- [Exercise requirements]:
Beginning with the line where "обеспечиваем демократичные расценки на все" appears, retype every remaining line of the data below, both the first and last included.

- [Given data]:
================================

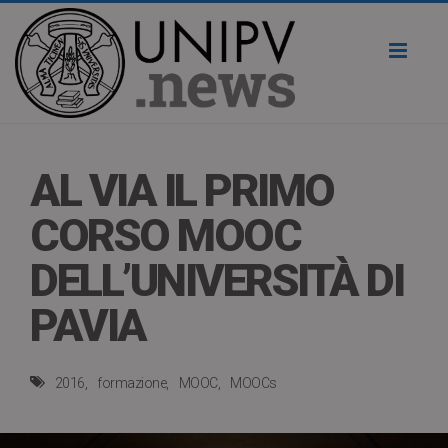
Toggl
naviga
AL VIA IL PRIMO
CORSO MOOC
DELL’UNIVERSITÀ DI
PAVIA
2016
formazione
MOOC
MOOCs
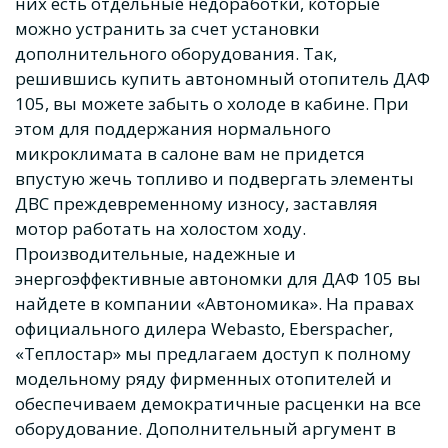
них есть отдельные недоработки, которые
можно устранить за счет установки
дополнительного оборудования. Так,
решившись
купить автономный отопитель ДАФ
105
, вы можете забыть о холоде в кабине. При
этом для поддержания нормального
микроклимата в салоне вам не придется
впустую жечь топливо и подвергать элементы
ДВС преждевременному износу, заставляя
мотор работать на холостом ходу.
Производительные, надежные и
энергоэффективные
автономки
для
ДАФ 105
вы
найдете в компании «Автономика». На правах
официального дилера Webasto, Eberspacher,
«Теплостар» мы предлагаем доступ к полному
модельному ряду фирменных отопителей и
обеспечиваем демократичные расценки на все
оборудование. Дополнительный аргумент в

================================

- [Answer section]:
обеспечиваем демократичные расценки на все
оборудование. Дополнительный аргумент в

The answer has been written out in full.